→ Page excerpt:
------

Each recording starts with ambient noise, then 10 second segments of product
at various states. For the most realistic results,
set the volume so that the starting ambient level is just barely audible, then
don't change the volume setting again while comparing all the sound files.
As it turns out, the Sileo is pretty darn quiet for several reasons. For starters,
the fans included with the system are about as quiet as you'll find included
with any case. Newbies just getting into the silencing game won't notice them,
and hardcore silencers will be relieved to find the fans undervolt well and
appreciate the fact they are decoupled from the case slightly. Then you look
at the case's holes, or rather the lack thereof. Coolermaster's case catalogue
is filled with many different cases with holes on the left side, holes in the
front, and even holes on the right side behind the CPU socket. The Sileo is
stifling in comparison once you fit it with quiet components, what little
noise the system generates doesn't bleed out from every side. This has a negative impact in intake airflow, but not enough to makeour test system overheat in our relatively cool ambient temperasture. Finally, there's
the padding. The power supply is cushioned, hard drives are softened, and the
entire interior is covered in foam. Granted the foam is not that dense, and
these features aren't going to make a loud system quiet, but every little bit
counts and the thought that went into these features is appreciated.
The Sileo has its share of faults, most notably, the shamefully thin side panels.
While this isn't a huge problem acoustically given that they are lined with
foam, they are weak and easily dented or warped by over-handling or by
the random acts of violence sometimes associated with PC use. The hard
drive mounting system, while not bad, isn't enough to dampen high
vibration drives like the WD Black.

------

→ Excerpted records:
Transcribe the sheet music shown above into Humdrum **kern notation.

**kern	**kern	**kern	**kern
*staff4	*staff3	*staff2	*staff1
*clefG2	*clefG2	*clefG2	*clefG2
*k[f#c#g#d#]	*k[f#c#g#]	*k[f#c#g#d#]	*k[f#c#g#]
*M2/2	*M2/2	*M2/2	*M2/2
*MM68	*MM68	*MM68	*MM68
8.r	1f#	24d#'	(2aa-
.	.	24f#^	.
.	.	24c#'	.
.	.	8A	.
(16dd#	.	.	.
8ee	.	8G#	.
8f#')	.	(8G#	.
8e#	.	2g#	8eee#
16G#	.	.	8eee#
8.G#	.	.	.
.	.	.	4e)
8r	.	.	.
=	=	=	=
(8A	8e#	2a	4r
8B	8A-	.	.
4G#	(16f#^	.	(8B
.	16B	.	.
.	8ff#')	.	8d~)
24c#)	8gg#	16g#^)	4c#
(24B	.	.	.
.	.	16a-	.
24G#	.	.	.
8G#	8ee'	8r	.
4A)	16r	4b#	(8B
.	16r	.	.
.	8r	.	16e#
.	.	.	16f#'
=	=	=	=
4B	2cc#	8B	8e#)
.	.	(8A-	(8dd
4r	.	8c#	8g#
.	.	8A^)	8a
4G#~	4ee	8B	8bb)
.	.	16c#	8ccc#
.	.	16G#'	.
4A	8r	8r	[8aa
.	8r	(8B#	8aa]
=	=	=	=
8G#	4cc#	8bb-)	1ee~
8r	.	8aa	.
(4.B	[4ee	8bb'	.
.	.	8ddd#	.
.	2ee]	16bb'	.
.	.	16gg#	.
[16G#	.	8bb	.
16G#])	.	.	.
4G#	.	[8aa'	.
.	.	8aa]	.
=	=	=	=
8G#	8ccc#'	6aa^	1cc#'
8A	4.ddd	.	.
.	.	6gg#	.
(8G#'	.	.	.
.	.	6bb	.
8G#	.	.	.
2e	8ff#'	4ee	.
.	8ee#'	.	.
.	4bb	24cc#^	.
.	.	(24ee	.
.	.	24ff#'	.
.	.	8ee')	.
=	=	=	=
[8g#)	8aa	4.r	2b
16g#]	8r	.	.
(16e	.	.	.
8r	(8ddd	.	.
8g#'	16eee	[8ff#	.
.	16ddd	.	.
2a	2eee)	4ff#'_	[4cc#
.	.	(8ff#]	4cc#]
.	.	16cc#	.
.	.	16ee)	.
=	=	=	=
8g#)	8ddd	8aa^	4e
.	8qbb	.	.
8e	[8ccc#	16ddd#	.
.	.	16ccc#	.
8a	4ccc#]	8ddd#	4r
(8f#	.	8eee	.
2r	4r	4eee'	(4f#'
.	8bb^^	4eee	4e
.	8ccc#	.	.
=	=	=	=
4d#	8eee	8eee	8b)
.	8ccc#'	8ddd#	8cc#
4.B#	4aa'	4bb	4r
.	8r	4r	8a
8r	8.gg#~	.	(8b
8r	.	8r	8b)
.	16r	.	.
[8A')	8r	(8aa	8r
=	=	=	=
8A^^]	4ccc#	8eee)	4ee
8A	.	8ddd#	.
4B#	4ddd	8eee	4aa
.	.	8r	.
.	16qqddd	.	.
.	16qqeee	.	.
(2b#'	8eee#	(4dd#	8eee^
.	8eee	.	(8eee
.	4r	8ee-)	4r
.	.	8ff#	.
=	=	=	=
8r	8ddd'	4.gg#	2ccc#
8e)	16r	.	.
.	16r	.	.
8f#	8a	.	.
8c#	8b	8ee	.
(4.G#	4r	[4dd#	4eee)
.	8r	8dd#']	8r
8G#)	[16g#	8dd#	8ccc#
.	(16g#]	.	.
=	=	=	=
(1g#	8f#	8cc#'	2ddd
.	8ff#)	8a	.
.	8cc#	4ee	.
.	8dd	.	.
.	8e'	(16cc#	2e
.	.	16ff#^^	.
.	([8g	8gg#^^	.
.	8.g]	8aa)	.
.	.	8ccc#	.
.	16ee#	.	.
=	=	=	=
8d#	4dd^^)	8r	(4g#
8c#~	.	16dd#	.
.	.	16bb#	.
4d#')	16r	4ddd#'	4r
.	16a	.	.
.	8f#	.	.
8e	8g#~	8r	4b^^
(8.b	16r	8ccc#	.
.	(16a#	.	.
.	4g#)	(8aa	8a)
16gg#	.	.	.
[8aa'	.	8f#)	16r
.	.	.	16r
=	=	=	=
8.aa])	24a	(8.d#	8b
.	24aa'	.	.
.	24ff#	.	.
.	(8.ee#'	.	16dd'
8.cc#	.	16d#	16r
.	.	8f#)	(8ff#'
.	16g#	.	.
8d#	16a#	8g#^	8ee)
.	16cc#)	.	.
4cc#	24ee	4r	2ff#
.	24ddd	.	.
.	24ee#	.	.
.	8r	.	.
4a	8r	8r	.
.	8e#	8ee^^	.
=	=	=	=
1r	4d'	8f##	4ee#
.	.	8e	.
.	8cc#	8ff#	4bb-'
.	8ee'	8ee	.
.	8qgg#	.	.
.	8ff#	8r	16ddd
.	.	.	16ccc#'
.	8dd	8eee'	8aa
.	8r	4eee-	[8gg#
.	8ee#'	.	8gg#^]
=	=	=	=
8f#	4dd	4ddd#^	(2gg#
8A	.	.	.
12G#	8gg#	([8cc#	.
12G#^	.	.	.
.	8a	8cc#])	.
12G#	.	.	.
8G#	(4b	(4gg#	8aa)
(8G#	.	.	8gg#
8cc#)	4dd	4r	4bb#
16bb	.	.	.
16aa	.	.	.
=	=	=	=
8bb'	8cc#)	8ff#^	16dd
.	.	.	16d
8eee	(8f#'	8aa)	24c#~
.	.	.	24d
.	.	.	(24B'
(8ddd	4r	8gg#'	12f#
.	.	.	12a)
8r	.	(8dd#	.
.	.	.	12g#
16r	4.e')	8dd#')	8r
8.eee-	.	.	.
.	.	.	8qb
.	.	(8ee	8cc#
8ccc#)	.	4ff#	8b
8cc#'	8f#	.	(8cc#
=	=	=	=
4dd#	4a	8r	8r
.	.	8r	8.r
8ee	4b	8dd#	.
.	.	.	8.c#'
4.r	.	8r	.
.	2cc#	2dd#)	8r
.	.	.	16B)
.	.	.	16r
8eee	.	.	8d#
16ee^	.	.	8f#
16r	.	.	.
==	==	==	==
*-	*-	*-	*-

------

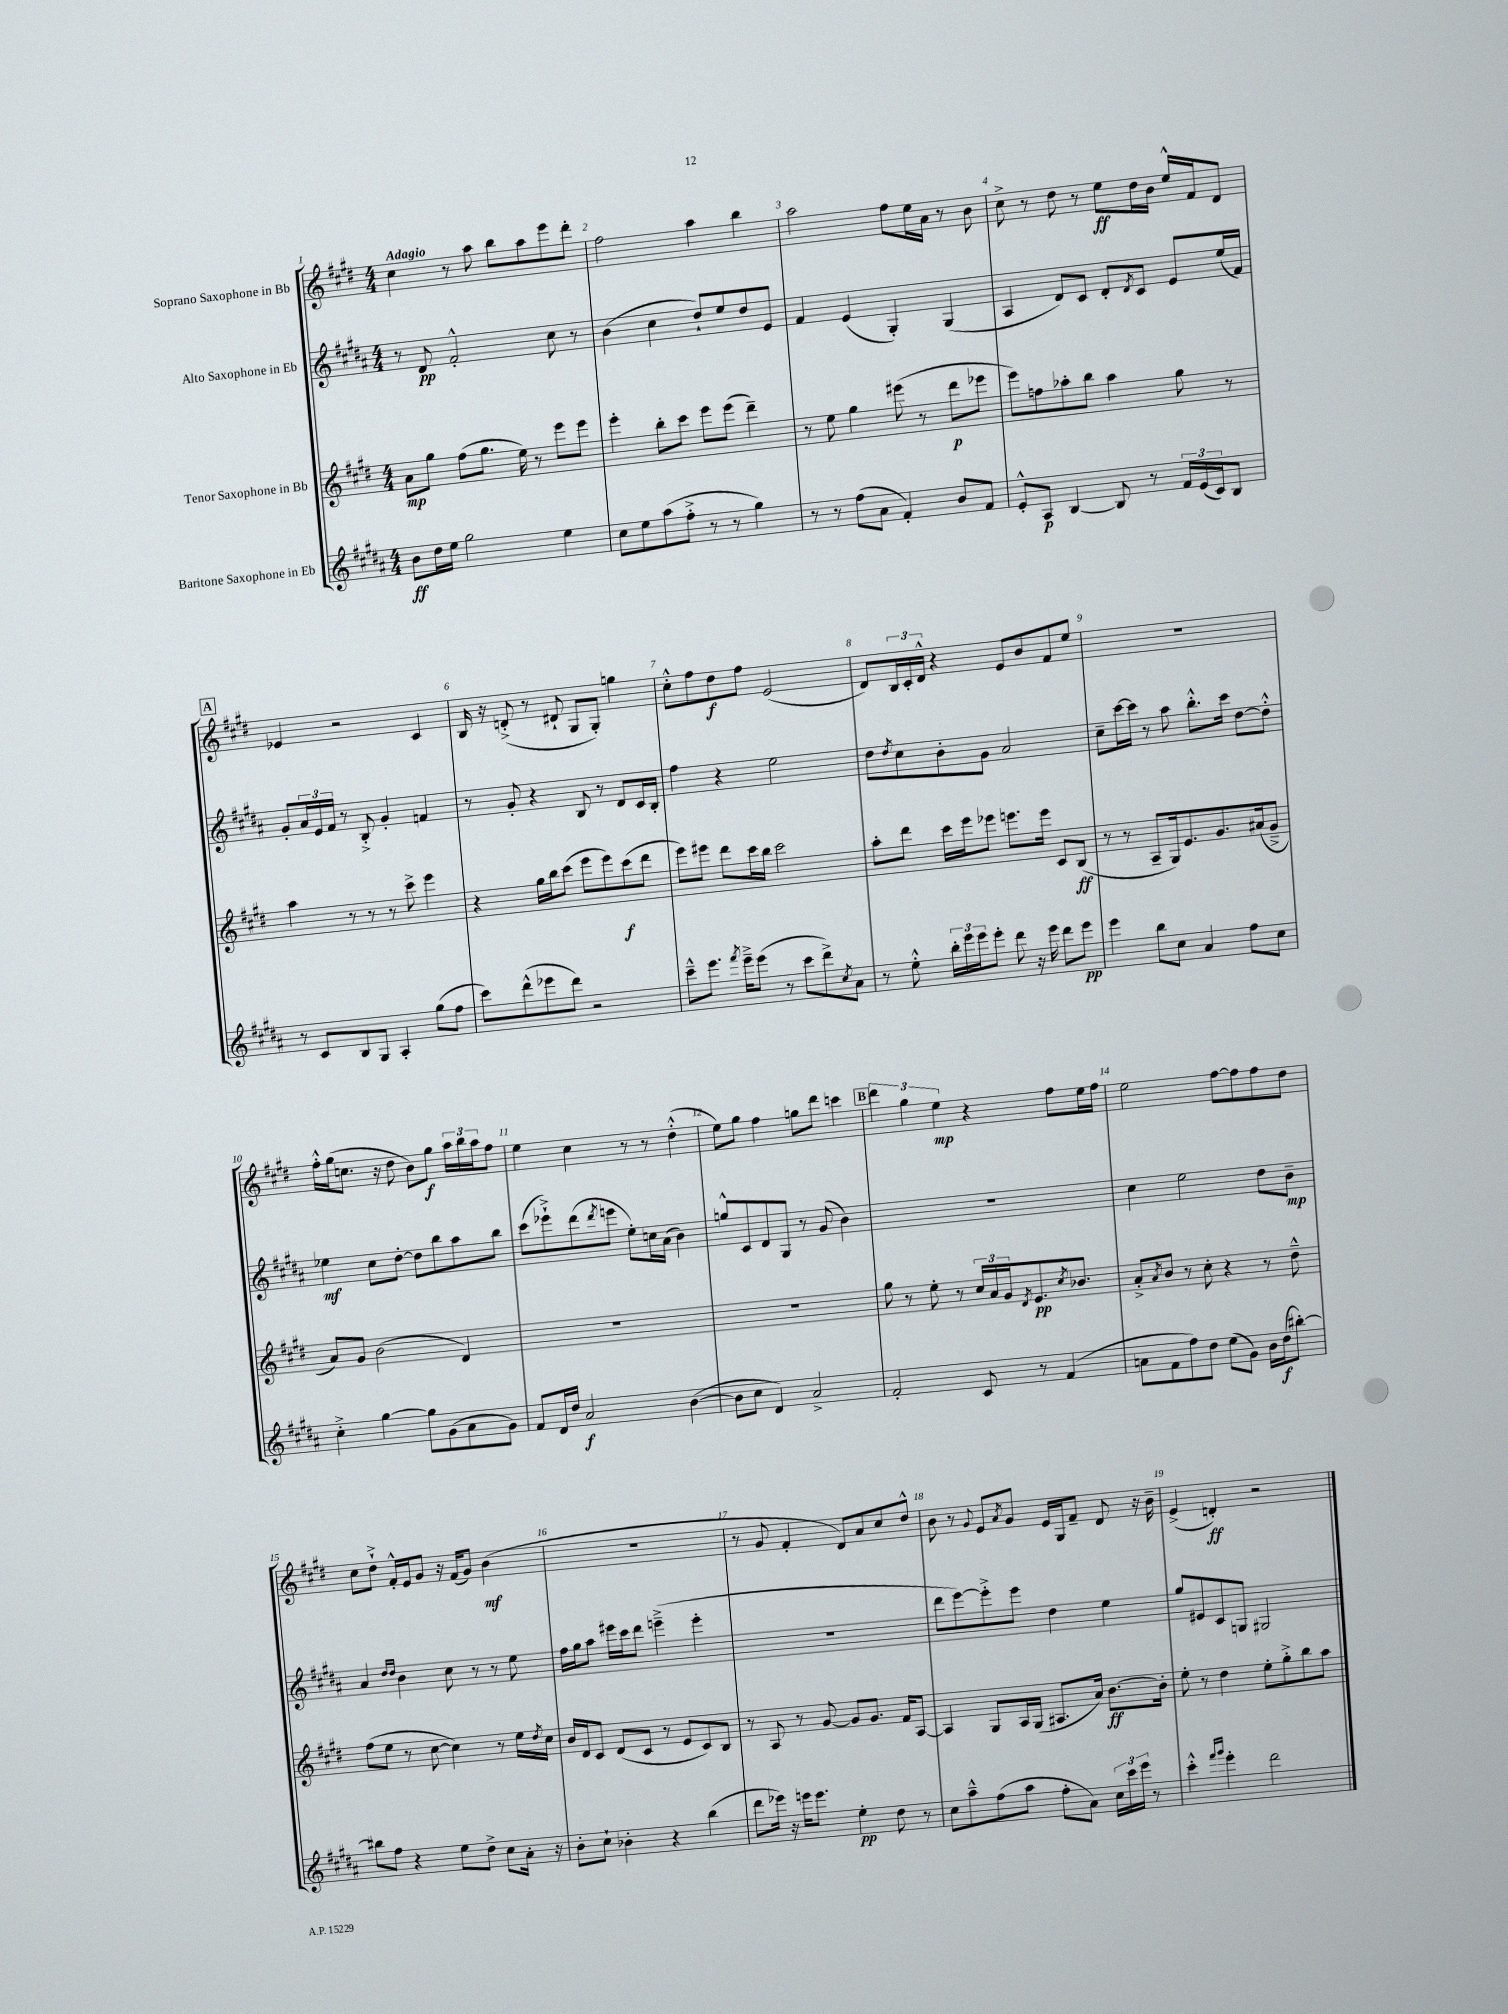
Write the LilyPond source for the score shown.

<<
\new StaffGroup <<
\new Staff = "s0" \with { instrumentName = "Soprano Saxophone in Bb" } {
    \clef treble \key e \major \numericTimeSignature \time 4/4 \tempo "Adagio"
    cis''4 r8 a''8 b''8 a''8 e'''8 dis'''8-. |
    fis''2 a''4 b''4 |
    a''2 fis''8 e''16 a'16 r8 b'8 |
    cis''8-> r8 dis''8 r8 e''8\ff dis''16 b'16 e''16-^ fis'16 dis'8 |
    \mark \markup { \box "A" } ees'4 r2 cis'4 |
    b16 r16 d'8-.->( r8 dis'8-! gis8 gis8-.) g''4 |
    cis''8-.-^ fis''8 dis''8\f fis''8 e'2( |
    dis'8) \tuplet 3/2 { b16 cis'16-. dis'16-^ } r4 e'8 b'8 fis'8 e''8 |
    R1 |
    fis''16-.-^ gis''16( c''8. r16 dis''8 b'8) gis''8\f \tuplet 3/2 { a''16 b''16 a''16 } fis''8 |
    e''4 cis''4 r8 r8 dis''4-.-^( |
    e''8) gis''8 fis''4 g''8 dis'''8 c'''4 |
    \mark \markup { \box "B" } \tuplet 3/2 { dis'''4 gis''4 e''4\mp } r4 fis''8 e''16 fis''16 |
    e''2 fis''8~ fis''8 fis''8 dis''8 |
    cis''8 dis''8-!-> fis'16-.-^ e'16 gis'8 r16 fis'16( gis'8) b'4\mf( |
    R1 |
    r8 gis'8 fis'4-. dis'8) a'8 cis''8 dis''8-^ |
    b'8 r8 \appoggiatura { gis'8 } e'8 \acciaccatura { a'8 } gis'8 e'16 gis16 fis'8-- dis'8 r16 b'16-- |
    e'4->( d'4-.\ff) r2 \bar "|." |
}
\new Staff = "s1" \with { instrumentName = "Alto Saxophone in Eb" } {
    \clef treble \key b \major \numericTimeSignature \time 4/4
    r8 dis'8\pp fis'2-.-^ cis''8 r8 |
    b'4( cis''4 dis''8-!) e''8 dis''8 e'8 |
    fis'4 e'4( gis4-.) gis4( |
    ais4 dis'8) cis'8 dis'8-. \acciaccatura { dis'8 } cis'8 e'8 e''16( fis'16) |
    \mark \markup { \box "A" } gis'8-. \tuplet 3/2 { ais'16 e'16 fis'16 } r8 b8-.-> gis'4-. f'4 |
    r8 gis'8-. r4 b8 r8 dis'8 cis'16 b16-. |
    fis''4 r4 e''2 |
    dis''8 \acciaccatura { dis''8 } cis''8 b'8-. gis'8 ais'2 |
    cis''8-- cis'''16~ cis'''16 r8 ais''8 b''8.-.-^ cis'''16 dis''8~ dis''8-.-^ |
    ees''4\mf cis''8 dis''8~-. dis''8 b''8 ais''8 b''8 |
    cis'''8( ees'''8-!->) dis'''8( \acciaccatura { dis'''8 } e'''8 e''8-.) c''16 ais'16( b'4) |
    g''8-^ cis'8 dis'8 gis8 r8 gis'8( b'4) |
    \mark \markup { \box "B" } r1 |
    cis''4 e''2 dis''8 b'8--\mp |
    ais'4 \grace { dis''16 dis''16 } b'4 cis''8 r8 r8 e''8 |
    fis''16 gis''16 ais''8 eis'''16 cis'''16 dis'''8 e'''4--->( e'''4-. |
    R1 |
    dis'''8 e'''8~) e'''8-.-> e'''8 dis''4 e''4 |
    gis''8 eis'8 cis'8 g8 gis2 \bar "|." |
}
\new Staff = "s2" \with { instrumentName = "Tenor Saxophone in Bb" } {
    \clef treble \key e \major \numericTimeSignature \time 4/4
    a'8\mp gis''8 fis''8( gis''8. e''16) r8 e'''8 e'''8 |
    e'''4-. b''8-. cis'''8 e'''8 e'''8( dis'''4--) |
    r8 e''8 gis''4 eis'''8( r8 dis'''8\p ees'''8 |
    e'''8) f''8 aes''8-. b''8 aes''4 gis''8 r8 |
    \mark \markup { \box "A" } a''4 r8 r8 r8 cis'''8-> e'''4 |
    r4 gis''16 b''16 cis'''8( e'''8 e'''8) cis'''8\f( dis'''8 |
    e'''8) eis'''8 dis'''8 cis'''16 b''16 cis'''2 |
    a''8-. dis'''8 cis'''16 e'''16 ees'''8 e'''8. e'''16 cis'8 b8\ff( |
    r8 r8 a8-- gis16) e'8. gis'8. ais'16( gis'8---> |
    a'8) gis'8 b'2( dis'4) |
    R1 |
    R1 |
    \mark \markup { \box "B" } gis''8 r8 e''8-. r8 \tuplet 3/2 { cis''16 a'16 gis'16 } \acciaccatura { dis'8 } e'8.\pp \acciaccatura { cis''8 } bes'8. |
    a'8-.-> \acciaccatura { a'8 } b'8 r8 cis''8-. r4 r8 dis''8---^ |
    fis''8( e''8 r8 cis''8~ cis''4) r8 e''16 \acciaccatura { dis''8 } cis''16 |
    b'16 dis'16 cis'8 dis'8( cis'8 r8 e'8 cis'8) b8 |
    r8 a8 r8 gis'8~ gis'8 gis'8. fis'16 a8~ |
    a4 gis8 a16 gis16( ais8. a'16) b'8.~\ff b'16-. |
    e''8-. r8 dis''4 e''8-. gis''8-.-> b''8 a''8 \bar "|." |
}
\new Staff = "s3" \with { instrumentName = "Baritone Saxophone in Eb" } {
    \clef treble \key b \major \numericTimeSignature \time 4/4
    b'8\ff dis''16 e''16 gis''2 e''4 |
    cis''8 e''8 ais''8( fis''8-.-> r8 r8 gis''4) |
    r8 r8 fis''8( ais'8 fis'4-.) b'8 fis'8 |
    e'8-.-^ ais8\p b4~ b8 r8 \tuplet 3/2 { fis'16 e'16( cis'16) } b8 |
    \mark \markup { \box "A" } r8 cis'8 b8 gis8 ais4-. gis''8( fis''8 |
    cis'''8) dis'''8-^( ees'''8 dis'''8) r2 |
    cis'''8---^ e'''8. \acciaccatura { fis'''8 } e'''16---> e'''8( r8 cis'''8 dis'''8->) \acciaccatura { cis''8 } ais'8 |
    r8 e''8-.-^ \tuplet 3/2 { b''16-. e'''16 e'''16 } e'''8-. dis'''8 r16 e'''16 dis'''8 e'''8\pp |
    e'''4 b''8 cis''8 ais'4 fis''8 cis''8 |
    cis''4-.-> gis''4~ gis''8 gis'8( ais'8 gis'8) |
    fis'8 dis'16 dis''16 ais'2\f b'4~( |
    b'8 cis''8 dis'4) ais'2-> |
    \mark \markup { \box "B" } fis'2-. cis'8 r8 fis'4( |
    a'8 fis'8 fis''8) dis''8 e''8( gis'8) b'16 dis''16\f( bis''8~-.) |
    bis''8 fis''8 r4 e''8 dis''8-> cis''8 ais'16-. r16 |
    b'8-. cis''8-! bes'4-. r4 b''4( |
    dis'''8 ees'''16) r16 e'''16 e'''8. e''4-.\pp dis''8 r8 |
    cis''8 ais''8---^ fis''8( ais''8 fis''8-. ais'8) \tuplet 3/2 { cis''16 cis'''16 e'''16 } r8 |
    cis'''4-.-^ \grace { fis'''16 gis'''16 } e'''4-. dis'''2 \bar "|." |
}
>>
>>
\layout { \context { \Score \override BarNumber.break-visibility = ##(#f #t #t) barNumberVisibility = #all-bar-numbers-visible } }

------

→ Task instructions:
[A] Please list the reasons the Sileo case review gives for why the Sileo is quiet.
[B] Write the next part of the Sileo case review, picking up after its final sentence.

→ Solved problems:
[A]
1. The included fans are very quiet, undervolt well and are slightly decoupled from the case.
2. The case has few holes, so the little noise the system makes doesn't bleed out from every side.
3. The padding: the power supply is cushioned, the hard drives are softened and the entire interior is covered in foam.

[B]
Placing our WD Black drive on the foam floor of the case rather than the drive
cage resulted in a 2~3 dBA reduction in our test system's overall noise level.
In fact, if you tend to keep your system stationary, it's not a bad option.
A little extra ventilation wouldn't be amiss either, especially from indirect
sources like on the sides of the front bezel, which are far more choked than they need to be..
Accessibility is an issue we have mixed feelings about. Drives are easily swapped
in and out a hard drive can be mounted in less than 5 seconds. Fans too
can be removed with relative ease. Other aspects of the Sileo's tool-less design
are problematic. The latches used to secure expansion cards are laughable
they're like the safety scissors you give your kids. They kind of work, but
they don't really get the job done. The front panel, while solidly constructed,
is a pain to remove. Cable management is non-existent as there is little space
behind the motherboard tray and no holes or hooks for routing cables. All you
can really do is stuff everything behind the drive cages as best you can. For
more complicated configurations, it will get messy fast. Almost as a joke, Coolermaster
kindly provides a magnetic ring and a single adhesive pad with a zip-tie threaded
Coolermaster isn't a name that comes to mind when we think about quiet computing,
so to be honest, we weren't expecting much. We are pleased to report that the
Sileo 500 is a humble, affordable, and most importantly of all, quiet case.
It doesn't stack up to a top silent case like the Antec
Solo/P150, but at $70~100, it is cheaper and perhaps a bit easier to work inside. We wouldn't recommend using it to
house a multi-GPU configuration, but just about anything else is fair game.
There are plenty of manufacturers who haphazardly slap the words 'quiet' or
'silent' on their products, but few take the trouble of implementing even the
most basic design elements to back up their claims. Looking at the
case's design, it is clear to us that Coolermaster is thinking about silence.
They're not quite there yet, but if the Sileo is any indication, they are well
on their way.
Our thanks to Coolermaster
for the Sileo 500 sample.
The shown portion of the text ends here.